● The task
Reproduce all of the entries with each occurrence of "top-left" changed to "upper-left", leaving every other character unchanged.

■ ■ ■ ■ ■

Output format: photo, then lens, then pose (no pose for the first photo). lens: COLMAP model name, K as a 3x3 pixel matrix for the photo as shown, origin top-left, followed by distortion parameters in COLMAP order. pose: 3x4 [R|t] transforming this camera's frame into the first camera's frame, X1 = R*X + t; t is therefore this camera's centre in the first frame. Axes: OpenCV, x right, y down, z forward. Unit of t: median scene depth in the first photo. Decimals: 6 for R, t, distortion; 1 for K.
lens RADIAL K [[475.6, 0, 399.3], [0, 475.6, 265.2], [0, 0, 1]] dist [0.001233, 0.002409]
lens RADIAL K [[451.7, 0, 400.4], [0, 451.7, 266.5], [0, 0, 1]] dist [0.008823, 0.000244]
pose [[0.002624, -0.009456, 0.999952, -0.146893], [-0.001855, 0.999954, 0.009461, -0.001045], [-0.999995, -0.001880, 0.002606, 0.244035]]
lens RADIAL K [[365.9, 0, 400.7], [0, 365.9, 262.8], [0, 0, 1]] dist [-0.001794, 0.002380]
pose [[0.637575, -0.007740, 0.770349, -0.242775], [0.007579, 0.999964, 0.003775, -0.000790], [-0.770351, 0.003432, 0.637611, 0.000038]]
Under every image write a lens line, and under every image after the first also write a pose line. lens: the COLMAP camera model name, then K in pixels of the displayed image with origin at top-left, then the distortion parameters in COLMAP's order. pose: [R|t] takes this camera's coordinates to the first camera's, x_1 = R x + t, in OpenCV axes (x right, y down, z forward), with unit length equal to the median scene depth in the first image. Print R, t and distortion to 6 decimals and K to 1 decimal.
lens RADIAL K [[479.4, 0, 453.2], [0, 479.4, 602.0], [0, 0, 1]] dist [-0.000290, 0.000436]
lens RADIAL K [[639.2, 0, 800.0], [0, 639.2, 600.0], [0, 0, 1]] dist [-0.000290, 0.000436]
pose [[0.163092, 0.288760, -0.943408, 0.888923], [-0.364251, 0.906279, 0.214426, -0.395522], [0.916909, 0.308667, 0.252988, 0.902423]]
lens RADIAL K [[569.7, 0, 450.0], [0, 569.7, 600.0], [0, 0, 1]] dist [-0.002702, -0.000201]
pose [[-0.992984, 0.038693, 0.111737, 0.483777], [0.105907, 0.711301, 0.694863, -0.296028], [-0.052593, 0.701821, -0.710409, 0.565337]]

■ ■ ■ ■ ■

● Answer to this problem
Output format: photo, then lens, then pose (no pose for the first photo). lens: COLMAP model name, K as a 3x3 pixel matrix for the photo as shown, origin upper-left, followed by distortion parameters in COLMAP order. pose: 3x4 [R|t] transforming this camera's frame into the first camera's frame, X1 = R*X + t; t is therefore this camera's centre in the first frame. Axes: OpenCV, x right, y down, z forward. Unit of t: median scene depth in the first photo. Decimals: 6 for R, t, distortion; 1 for K.
lens RADIAL K [[475.6, 0, 399.3], [0, 475.6, 265.2], [0, 0, 1]] dist [0.001233, 0.002409]
lens RADIAL K [[451.7, 0, 400.4], [0, 451.7, 266.5], [0, 0, 1]] dist [0.008823, 0.000244]
pose [[0.002624, -0.009456, 0.999952, -0.146893], [-0.001855, 0.999954, 0.009461, -0.001045], [-0.999995, -0.001880, 0.002606, 0.244035]]
lens RADIAL K [[365.9, 0, 400.7], [0, 365.9, 262.8], [0, 0, 1]] dist [-0.001794, 0.002380]
pose [[0.637575, -0.007740, 0.770349, -0.242775], [0.007579, 0.999964, 0.003775, -0.000790], [-0.770351, 0.003432, 0.637611, 0.000038]]
Under every image write a lens line, and under every image after the first also write a pose line. lens: the COLMAP camera model name, then K in pixels of the displayed image with origin at upper-left, then the distortion parameters in COLMAP's order. pose: [R|t] takes this camera's coordinates to the first camera's, x_1 = R x + t, in OpenCV axes (x right, y down, z forward), with unit length equal to the median scene depth in the first image. Print R, t and distortion to 6 decimals and K to 1 decimal.
lens RADIAL K [[479.4, 0, 453.2], [0, 479.4, 602.0], [0, 0, 1]] dist [-0.000290, 0.000436]
lens RADIAL K [[639.2, 0, 800.0], [0, 639.2, 600.0], [0, 0, 1]] dist [-0.000290, 0.000436]
pose [[0.163092, 0.288760, -0.943408, 0.888923], [-0.364251, 0.906279, 0.214426, -0.395522], [0.916909, 0.308667, 0.252988, 0.902423]]
lens RADIAL K [[569.7, 0, 450.0], [0, 569.7, 600.0], [0, 0, 1]] dist [-0.002702, -0.000201]
pose [[-0.992984, 0.038693, 0.111737, 0.483777], [0.105907, 0.711301, 0.694863, -0.296028], [-0.052593, 0.701821, -0.710409, 0.565337]]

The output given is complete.